Kind: instance method of TokenBucket
Fulfil: true
Reject: Error - If we call this function and we didn't set the redis options, the error will have 'NoRedisOptions' as the name property, so it can be handled specifically. If there is an error with Redis it will be rejected with the error returned by Redis.
Example
See save

Testing

npm test

Development and Contributing

The source code is in CoffeeScript, to compile automatically when you save, run

gulp

Documentation is inline, using jsdoc-to-markdown. To update the README.md file just run

gulp doc

Contributions are welcome! Pull requests should have 100% code coverage.

Credits

Originally inspired by limiter.

License

The MIT License (MIT)

Copyright 2015 Jesús Carrera - frontendmatters.com

Permission is hereby granted, free of charge, to any person obtaining a copy of this software and associated documentation files (the "Software"), to deal in the Software without restriction, including without limitation the rights to use, copy, modify, merge, publish, distribute, sublicense, and/or sell copies of the Software, and to permit persons to whom the Software is furnished to do so, subject to the following conditions:

The above copyright notice and this permission notice shall be included in all copies or substantial portions of the Software.

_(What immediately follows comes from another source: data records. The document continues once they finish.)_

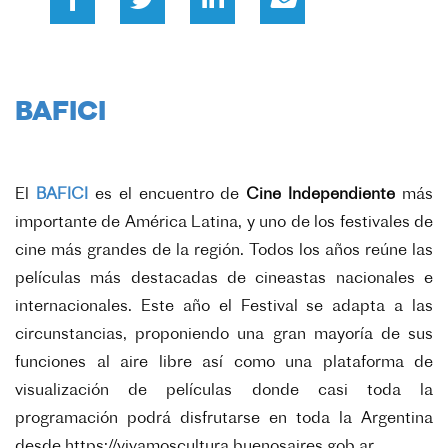
BAFICI
El
BAFICI
es el encuentro de
Cine Independiente
más
importante de América Latina, y uno de los festivales de
cine más grandes de la región. Todos los años reúne las
películas más destacadas de cineastas nacionales e
internacionales. Este año el Festival se adapta a las
circunstancias, proponiendo una gran mayoría de sus
funciones al aire libre así como una plataforma de
visualización de películas donde casi toda la
programación podrá disfrutarse en toda la Argentina
desde
https://vivamoscultura.buenosaires.gob.ar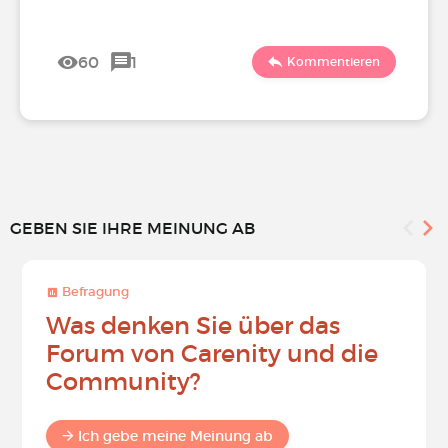
60
1
Kommentieren
GEBEN SIE IHRE MEINUNG AB
Befragung
Was denken Sie über das
Forum von Carenity und die
Community?
Ich gebe meine Meinung ab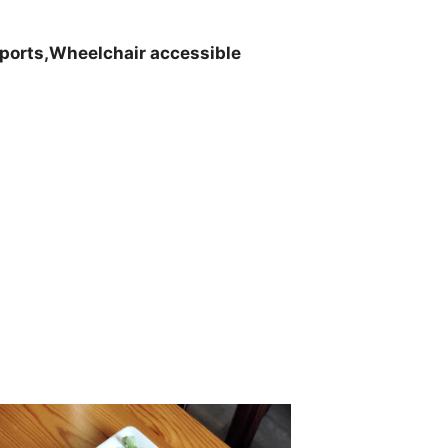
ports,Wheelchair accessible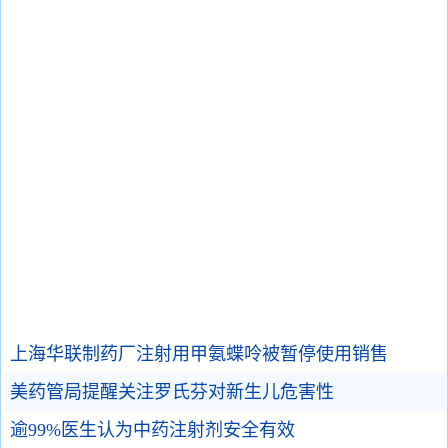
上海华联制药厂注射用甲氨蝶呤被暂停使用销售
美药管局提醒关注罗氏芬对新生儿危害性
逾99%医生认为中药注射剂安全有效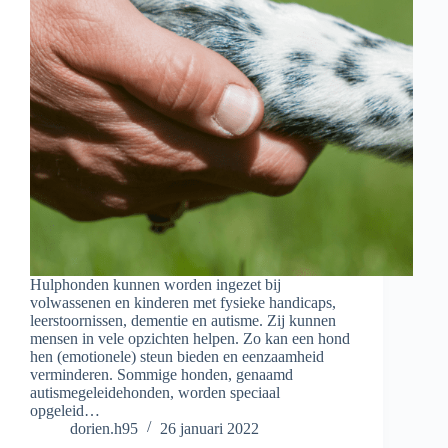
Hulphonden kunnen worden ingezet bij
volwassenen en kinderen met fysieke handicaps,
leerstoornissen, dementie en autisme. Zij kunnen
mensen in vele opzichten helpen. Zo kan een hond
hen (emotionele) steun bieden en eenzaamheid
verminderen. Sommige honden, genaamd
autismegeleidehonden, worden speciaal
opgeleid…
dorien.h95
26 januari 2022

THE SOFTWARE IS PROVIDED "AS IS", WITHOUT WARRANTY OF ANY KIND, EXPRESS OR IMPLIED, INCLUDING BUT NOT LIMITED TO THE WARRANTIES OF MERCHANTABILITY, FITNESS FOR A PARTICULAR PURPOSE AND NONINFRINGEMENT. IN NO EVENT SHALL THE AUTHORS OR COPYRIGHT HOLDERS BE LIABLE FOR ANY CLAIM, DAMAGES OR OTHER LIABILITY, WHETHER IN AN ACTION OF CONTRACT, TORT OR OTHERWISE, ARISING FROM, OUT OF OR IN CONNECTION WITH THE SOFTWARE OR THE USE OR OTHER DEALINGS IN THE SOFTWARE.